How many times have you endured a dry-as-dust PowerPoint presentation or clicked through a tired e-learning course only to realize, despite hours of ‘teaching,’ you remember virtually nothing? It’s easy to blame yourself when this happens; you may feel guilty or even harbor doubts about your ability to retain knowledge. Don’t. There’s a good chance that the material simply wasn’t practical, engaging or relevant enough – flaws magnified when you are spoken at, instead of with, in a stale classroom environment.
Now, I am not suggesting school-style learning should be outlawed as it undoubtedly has its merits. But certain subjects, particularly those with a large technical element, demand a more innovative approach. Without doubt, cybersecurity falls into this category – something I first observed while delivering GCHQ’s Cyber Summer School. It was evident that people enjoyed completing practical exercises requiring analytical thinking and problem solving. It was also clear that when people had fun, they learned more.
And increased cyber learning is something every workforce can benefit from. Security is no longer something handled by a select few while others do as they digitally please; it is the responsibility of everyone in an organization. In fact, every employee should have some degree of cyber training, and this is something that kept me thinking during those summer months with GCHQ. To transform a workforce, you first must engage it – and when it comes to cybersecurity, there’s no better way to do this than gamification.
Despite its name, gamification is not strictly about games. It is the act of taking something already in existence – a website or application, for instance – and increasing engagement using game mechanics, such as reward and competition. It works because those mechanics are addictive, yielding excellent results in a learning environment. Typical gamified exercises such as capture-the-flags and hackathons also double up as great bonding exercises owing to their social nature. A recent study by McAfee found 96% of organizations that hold such events report tangible benefits. They can even help in the search for hidden talent, with many self-taught or uncertified participants using such exercises to prove their worth.
Several elements make gamified solutions effective, not least social features that encourage competition in a lightweight manner, such as a leaderboard.
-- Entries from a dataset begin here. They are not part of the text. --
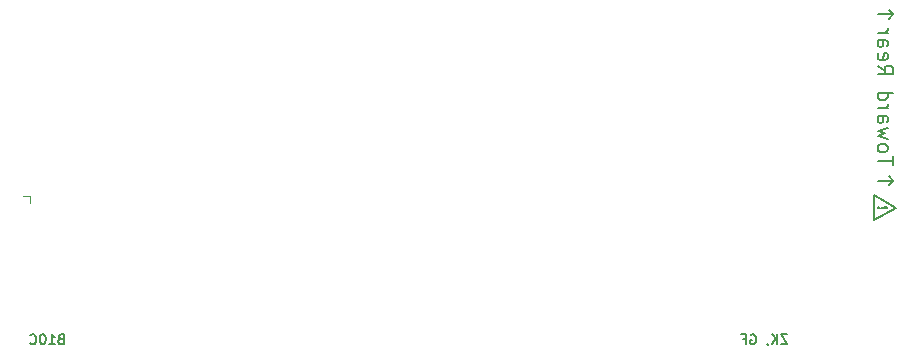
<source format=gbo>
G04 #@! TF.GenerationSoftware,KiCad,Pcbnew,7.0.10*
G04 #@! TF.CreationDate,2024-03-29T07:49:19-04:00*
G04 #@! TF.ProjectId,GR8RAM,47523852-414d-42e6-9b69-6361645f7063,1.0*
G04 #@! TF.SameCoordinates,Original*
G04 #@! TF.FileFunction,Legend,Bot*
G04 #@! TF.FilePolarity,Positive*
%FSLAX46Y46*%
G04 Gerber Fmt 4.6, Leading zero omitted, Abs format (unit mm)*
G04 Created by KiCad (PCBNEW 7.0.10) date 2024-03-29 07:49:19*
%MOMM*%
%LPD*%
G01*
G04 APERTURE LIST*
G04 Aperture macros list*
%AMRoundRect*
0 Rectangle with rounded corners*
0 $1 Rounding radius*
0 $2 $3 $4 $5 $6 $7 $8 $9 X,Y pos of 4 corners*
0 Add a 4 corners polygon primitive as box body*
4,1,4,$2,$3,$4,$5,$6,$7,$8,$9,$2,$3,0*
0 Add four circle primitives for the rounded corners*
1,1,$1+$1,$2,$3*
1,1,$1+$1,$4,$5*
1,1,$1+$1,$6,$7*
1,1,$1+$1,$8,$9*
0 Add four rect primitives between the rounded corners*
20,1,$1+$1,$2,$3,$4,$5,0*
20,1,$1+$1,$4,$5,$6,$7,0*
20,1,$1+$1,$6,$7,$8,$9,0*
20,1,$1+$1,$8,$9,$2,$3,0*%
G04 Aperture macros list end*
%ADD10C,0.200000*%
%ADD11C,0.190500*%
%ADD12C,0.203200*%
%ADD13C,0.120000*%
%ADD14C,0.000000*%
%ADD15RoundRect,0.419100X0.419100X3.327100X-0.419100X3.327100X-0.419100X-3.327100X0.419100X-3.327100X0*%
%ADD16C,2.152400*%
%ADD17C,1.448000*%
%ADD18C,2.527300*%
%ADD19C,1.143000*%
%ADD20C,0.939800*%
G04 APERTURE END LIST*
D10*
X143383000Y-102362000D02*
X143002000Y-101981000D01*
X142113000Y-116459000D02*
X143383000Y-116459000D01*
X143383000Y-116459000D02*
X143002000Y-116840000D01*
X142113000Y-102362000D02*
X143383000Y-102362000D01*
X143383000Y-116459000D02*
X143002000Y-116078000D01*
X143383000Y-102362000D02*
X143002000Y-102743000D01*
X141732000Y-117665500D02*
X143637000Y-118745000D01*
X143637000Y-118745000D02*
X141732000Y-119824500D01*
X141732000Y-119824500D02*
X141732000Y-117665500D01*
D11*
X142141798Y-118745000D02*
X142103094Y-118706295D01*
X142103094Y-118706295D02*
X142064389Y-118745000D01*
X142064389Y-118745000D02*
X142103094Y-118783704D01*
X142103094Y-118783704D02*
X142141798Y-118745000D01*
X142141798Y-118745000D02*
X142064389Y-118745000D01*
X142374027Y-118745000D02*
X142838484Y-118783704D01*
X142838484Y-118783704D02*
X142877189Y-118745000D01*
X142877189Y-118745000D02*
X142838484Y-118706295D01*
X142838484Y-118706295D02*
X142374027Y-118745000D01*
X142374027Y-118745000D02*
X142877189Y-118745000D01*
D10*
X143313873Y-115122475D02*
X143313873Y-114396761D01*
X142043873Y-114759618D02*
X143313873Y-114759618D01*
X142043873Y-113791999D02*
X142104350Y-113912951D01*
X142104350Y-113912951D02*
X142164826Y-113973428D01*
X142164826Y-113973428D02*
X142285778Y-114033904D01*
X142285778Y-114033904D02*
X142648635Y-114033904D01*
X142648635Y-114033904D02*
X142769588Y-113973428D01*
X142769588Y-113973428D02*
X142830064Y-113912951D01*
X142830064Y-113912951D02*
X142890540Y-113791999D01*
X142890540Y-113791999D02*
X142890540Y-113610570D01*
X142890540Y-113610570D02*
X142830064Y-113489618D01*
X142830064Y-113489618D02*
X142769588Y-113429142D01*
X142769588Y-113429142D02*
X142648635Y-113368666D01*
X142648635Y-113368666D02*
X142285778Y-113368666D01*
X142285778Y-113368666D02*
X142164826Y-113429142D01*
X142164826Y-113429142D02*
X142104350Y-113489618D01*
X142104350Y-113489618D02*
X142043873Y-113610570D01*
X142043873Y-113610570D02*
X142043873Y-113791999D01*
X142890540Y-112945332D02*
X142043873Y-112703427D01*
X142043873Y-112703427D02*
X142648635Y-112461522D01*
X142648635Y-112461522D02*
X142043873Y-112219618D01*
X142043873Y-112219618D02*
X142890540Y-111977713D01*
X142043873Y-110949618D02*
X142709111Y-110949618D01*
X142709111Y-110949618D02*
X142830064Y-111010094D01*
X142830064Y-111010094D02*
X142890540Y-111131046D01*
X142890540Y-111131046D02*
X142890540Y-111372951D01*
X142890540Y-111372951D02*
X142830064Y-111493904D01*
X142104350Y-110949618D02*
X142043873Y-111070570D01*
X142043873Y-111070570D02*
X142043873Y-111372951D01*
X142043873Y-111372951D02*
X142104350Y-111493904D01*
X142104350Y-111493904D02*
X142225302Y-111554380D01*
X142225302Y-111554380D02*
X142346254Y-111554380D01*
X142346254Y-111554380D02*
X142467207Y-111493904D01*
X142467207Y-111493904D02*
X142527683Y-111372951D01*
X142527683Y-111372951D02*
X142527683Y-111070570D01*
X142527683Y-111070570D02*
X142588159Y-110949618D01*
X142043873Y-110344856D02*
X142890540Y-110344856D01*
X142648635Y-110344856D02*
X142769588Y-110284379D01*
X142769588Y-110284379D02*
X142830064Y-110223903D01*
X142830064Y-110223903D02*
X142890540Y-110102951D01*
X142890540Y-110102951D02*
X142890540Y-109981998D01*
X142043873Y-109014380D02*
X143313873Y-109014380D01*
X142104350Y-109014380D02*
X142043873Y-109135332D01*
X142043873Y-109135332D02*
X142043873Y-109377237D01*
X142043873Y-109377237D02*
X142104350Y-109498189D01*
X142104350Y-109498189D02*
X142164826Y-109558666D01*
X142164826Y-109558666D02*
X142285778Y-109619142D01*
X142285778Y-109619142D02*
X142648635Y-109619142D01*
X142648635Y-109619142D02*
X142769588Y-109558666D01*
X142769588Y-109558666D02*
X142830064Y-109498189D01*
X142830064Y-109498189D02*
X142890540Y-109377237D01*
X142890540Y-109377237D02*
X142890540Y-109135332D01*
X142890540Y-109135332D02*
X142830064Y-109014380D01*
X142043873Y-106716284D02*
X142648635Y-107139618D01*
X142043873Y-107441999D02*
X143313873Y-107441999D01*
X143313873Y-107441999D02*
X143313873Y-106958189D01*
X143313873Y-106958189D02*
X143253397Y-106837237D01*
X143253397Y-106837237D02*
X143192921Y-106776760D01*
X143192921Y-106776760D02*
X143071969Y-106716284D01*
X143071969Y-106716284D02*
X142890540Y-106716284D01*
X142890540Y-106716284D02*
X142769588Y-106776760D01*
X142769588Y-106776760D02*
X142709111Y-106837237D01*
X142709111Y-106837237D02*
X142648635Y-106958189D01*
X142648635Y-106958189D02*
X142648635Y-107441999D01*
X142104350Y-105688189D02*
X142043873Y-105809141D01*
X142043873Y-105809141D02*
X142043873Y-106051046D01*
X142043873Y-106051046D02*
X142104350Y-106171999D01*
X142104350Y-106171999D02*
X142225302Y-106232475D01*
X142225302Y-106232475D02*
X142709111Y-106232475D01*
X142709111Y-106232475D02*
X142830064Y-106171999D01*
X142830064Y-106171999D02*
X142890540Y-106051046D01*
X142890540Y-106051046D02*
X142890540Y-105809141D01*
X142890540Y-105809141D02*
X142830064Y-105688189D01*
X142830064Y-105688189D02*
X142709111Y-105627713D01*
X142709111Y-105627713D02*
X142588159Y-105627713D01*
X142588159Y-105627713D02*
X142467207Y-106232475D01*
X142043873Y-104539142D02*
X142709111Y-104539142D01*
X142709111Y-104539142D02*
X142830064Y-104599618D01*
X142830064Y-104599618D02*
X142890540Y-104720570D01*
X142890540Y-104720570D02*
X142890540Y-104962475D01*
X142890540Y-104962475D02*
X142830064Y-105083428D01*
X142104350Y-104539142D02*
X142043873Y-104660094D01*
X142043873Y-104660094D02*
X142043873Y-104962475D01*
X142043873Y-104962475D02*
X142104350Y-105083428D01*
X142104350Y-105083428D02*
X142225302Y-105143904D01*
X142225302Y-105143904D02*
X142346254Y-105143904D01*
X142346254Y-105143904D02*
X142467207Y-105083428D01*
X142467207Y-105083428D02*
X142527683Y-104962475D01*
X142527683Y-104962475D02*
X142527683Y-104660094D01*
X142527683Y-104660094D02*
X142588159Y-104539142D01*
X142043873Y-103934380D02*
X142890540Y-103934380D01*
X142648635Y-103934380D02*
X142769588Y-103873903D01*
X142769588Y-103873903D02*
X142830064Y-103813427D01*
X142830064Y-103813427D02*
X142890540Y-103692475D01*
X142890540Y-103692475D02*
X142890540Y-103571522D01*
D12*
X134396237Y-129473649D02*
X133854371Y-129473649D01*
X133854371Y-129473649D02*
X134396237Y-130286449D01*
X134396237Y-130286449D02*
X133854371Y-130286449D01*
X133544733Y-130286449D02*
X133544733Y-129473649D01*
X133080276Y-130286449D02*
X133428618Y-129821992D01*
X133080276Y-129473649D02*
X133544733Y-129938106D01*
X132693228Y-130247745D02*
X132693228Y-130286449D01*
X132693228Y-130286449D02*
X132731933Y-130363859D01*
X132731933Y-130363859D02*
X132770637Y-130402564D01*
X131299856Y-129512354D02*
X131377266Y-129473649D01*
X131377266Y-129473649D02*
X131493380Y-129473649D01*
X131493380Y-129473649D02*
X131609494Y-129512354D01*
X131609494Y-129512354D02*
X131686904Y-129589764D01*
X131686904Y-129589764D02*
X131725609Y-129667173D01*
X131725609Y-129667173D02*
X131764313Y-129821992D01*
X131764313Y-129821992D02*
X131764313Y-129938106D01*
X131764313Y-129938106D02*
X131725609Y-130092925D01*
X131725609Y-130092925D02*
X131686904Y-130170335D01*
X131686904Y-130170335D02*
X131609494Y-130247745D01*
X131609494Y-130247745D02*
X131493380Y-130286449D01*
X131493380Y-130286449D02*
X131415971Y-130286449D01*
X131415971Y-130286449D02*
X131299856Y-130247745D01*
X131299856Y-130247745D02*
X131261152Y-130209040D01*
X131261152Y-130209040D02*
X131261152Y-129938106D01*
X131261152Y-129938106D02*
X131415971Y-129938106D01*
X130641875Y-129860697D02*
X130912809Y-129860697D01*
X130912809Y-130286449D02*
X130912809Y-129473649D01*
X130912809Y-129473649D02*
X130525761Y-129473649D01*
X72877437Y-129860697D02*
X72761323Y-129899402D01*
X72761323Y-129899402D02*
X72722618Y-129938106D01*
X72722618Y-129938106D02*
X72683914Y-130015516D01*
X72683914Y-130015516D02*
X72683914Y-130131630D01*
X72683914Y-130131630D02*
X72722618Y-130209040D01*
X72722618Y-130209040D02*
X72761323Y-130247745D01*
X72761323Y-130247745D02*
X72838733Y-130286449D01*
X72838733Y-130286449D02*
X73148371Y-130286449D01*
X73148371Y-130286449D02*
X73148371Y-129473649D01*
X73148371Y-129473649D02*
X72877437Y-129473649D01*
X72877437Y-129473649D02*
X72800028Y-129512354D01*
X72800028Y-129512354D02*
X72761323Y-129551059D01*
X72761323Y-129551059D02*
X72722618Y-129628468D01*
X72722618Y-129628468D02*
X72722618Y-129705878D01*
X72722618Y-129705878D02*
X72761323Y-129783287D01*
X72761323Y-129783287D02*
X72800028Y-129821992D01*
X72800028Y-129821992D02*
X72877437Y-129860697D01*
X72877437Y-129860697D02*
X73148371Y-129860697D01*
X71909818Y-130286449D02*
X72374275Y-130286449D01*
X72142047Y-130286449D02*
X72142047Y-129473649D01*
X72142047Y-129473649D02*
X72219456Y-129589764D01*
X72219456Y-129589764D02*
X72296866Y-129667173D01*
X72296866Y-129667173D02*
X72374275Y-129705878D01*
X71406657Y-129473649D02*
X71329247Y-129473649D01*
X71329247Y-129473649D02*
X71251838Y-129512354D01*
X71251838Y-129512354D02*
X71213133Y-129551059D01*
X71213133Y-129551059D02*
X71174428Y-129628468D01*
X71174428Y-129628468D02*
X71135723Y-129783287D01*
X71135723Y-129783287D02*
X71135723Y-129976811D01*
X71135723Y-129976811D02*
X71174428Y-130131630D01*
X71174428Y-130131630D02*
X71213133Y-130209040D01*
X71213133Y-130209040D02*
X71251838Y-130247745D01*
X71251838Y-130247745D02*
X71329247Y-130286449D01*
X71329247Y-130286449D02*
X71406657Y-130286449D01*
X71406657Y-130286449D02*
X71484066Y-130247745D01*
X71484066Y-130247745D02*
X71522771Y-130209040D01*
X71522771Y-130209040D02*
X71561476Y-130131630D01*
X71561476Y-130131630D02*
X71600180Y-129976811D01*
X71600180Y-129976811D02*
X71600180Y-129783287D01*
X71600180Y-129783287D02*
X71561476Y-129628468D01*
X71561476Y-129628468D02*
X71522771Y-129551059D01*
X71522771Y-129551059D02*
X71484066Y-129512354D01*
X71484066Y-129512354D02*
X71406657Y-129473649D01*
X70322924Y-130209040D02*
X70361628Y-130247745D01*
X70361628Y-130247745D02*
X70477743Y-130286449D01*
X70477743Y-130286449D02*
X70555152Y-130286449D01*
X70555152Y-130286449D02*
X70671266Y-130247745D01*
X70671266Y-130247745D02*
X70748676Y-130170335D01*
X70748676Y-130170335D02*
X70787381Y-130092925D01*
X70787381Y-130092925D02*
X70826085Y-129938106D01*
X70826085Y-129938106D02*
X70826085Y-129821992D01*
X70826085Y-129821992D02*
X70787381Y-129667173D01*
X70787381Y-129667173D02*
X70748676Y-129589764D01*
X70748676Y-129589764D02*
X70671266Y-129512354D01*
X70671266Y-129512354D02*
X70555152Y-129473649D01*
X70555152Y-129473649D02*
X70477743Y-129473649D01*
X70477743Y-129473649D02*
X70361628Y-129512354D01*
X70361628Y-129512354D02*
X70322924Y-129551059D01*
D13*
X70294500Y-117729000D02*
X69659500Y-117729000D01*
X70294500Y-118364000D02*
X70294500Y-117729000D01*
%LPC*%
D14*
G36*
X139700000Y-139446000D02*
G01*
X139192000Y-139954000D01*
X74168000Y-139954000D01*
X73660000Y-139446000D01*
X73660000Y-132080000D01*
X139700000Y-132080000D01*
X139700000Y-139446000D01*
G37*
D15*
X137160000Y-135282000D03*
X134620000Y-135282000D03*
X132080000Y-135282000D03*
X129540000Y-135282000D03*
X127000000Y-135282000D03*
X124460000Y-135282000D03*
X121920000Y-135282000D03*
X119380000Y-135282000D03*
X116840000Y-135282000D03*
X114300000Y-135282000D03*
X111760000Y-135282000D03*
X109220000Y-135282000D03*
X106680000Y-135282000D03*
X104140000Y-135282000D03*
X101600000Y-135282000D03*
X99060000Y-135282000D03*
X96520000Y-135282000D03*
X93980000Y-135282000D03*
X91440000Y-135282000D03*
X88900000Y-135282000D03*
X86360000Y-135282000D03*
X83820000Y-135282000D03*
X81280000Y-135282000D03*
X78740000Y-135282000D03*
X76200000Y-135282000D03*
D16*
X140462000Y-129540000D03*
D17*
X140462000Y-82423000D03*
X57023000Y-84709000D03*
X143002000Y-127000000D03*
D18*
X71564500Y-117094000D03*
D19*
X69024500Y-117094000D03*
D18*
X66484500Y-117094000D03*
X71564500Y-122809000D03*
X66484500Y-122809000D03*
D19*
X70040500Y-124714000D03*
X68008500Y-124714000D03*
D17*
X48133000Y-127000000D03*
D18*
X71564500Y-117094000D03*
D19*
X69024500Y-117094000D03*
D18*
X66484500Y-117094000D03*
X71564500Y-122809000D03*
X66484500Y-122809000D03*
D19*
X70040500Y-124714000D03*
X68008500Y-124714000D03*
D20*
X69659500Y-118364000D03*
X69659500Y-119634000D03*
X69659500Y-120904000D03*
X69659500Y-122174000D03*
X69659500Y-123444000D03*
X68389500Y-123444000D03*
X68389500Y-122174000D03*
X68389500Y-120904000D03*
X68389500Y-119634000D03*
X68389500Y-118364000D03*
%LPD*%
M02*

</source>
Humans also crave the simplicity exhibited in games like Bejeweled. As outlined by Erin Hoffman on Gamasutra, Bejeweled’s addictive elements are simple: the game is easy to understand and access, it presents a clear problem with a clear solution, and the results of actions create consequences with intermittent reward. Simple design techniques, including the use of specific shapes and colors, can also keep us coming back for more. (You like those little red badges on your iPhone, right?)
So, certain game mechanics obviously compel people to act. Game mechanics are not games, and when they help us to learn or do our job, they are a force for good. Learners who are satisfied by their education, who understand their work and gain a sense of accomplishment from it, will of course perform better.
Making experiences more engaging this way is not a new concept. In 2012, US pharmacy Omnicare introduced gamification to its IT service desk and achieved a 100% participation rate. That same year, American software corporation Autodesk used it to raise its trial usage by 40%. This year, Talent MLS’s Gamification at Work survey found 85% of employees would spend more time on software that was gamified, while 87% agreed gamification made them more productive. Clearly, it works.
Applying gamification to cyber training is a no-brainer – especially when considering it can be largely automated. Training in anything must occur often to be effective, and nowhere is this truer than in cyber, where learning must be consistent to combat constantly evolving threats. Using automated, gamified solutions, employees can improve their skills on their own terms without need for disruption to company operations. This doesn’t only save time and money; it also allows for greater training frequency and, in turn, greater learning. And with 77% of senior security managers agreeing their organization would be safer if it used gamification more, it is surely time to take heed.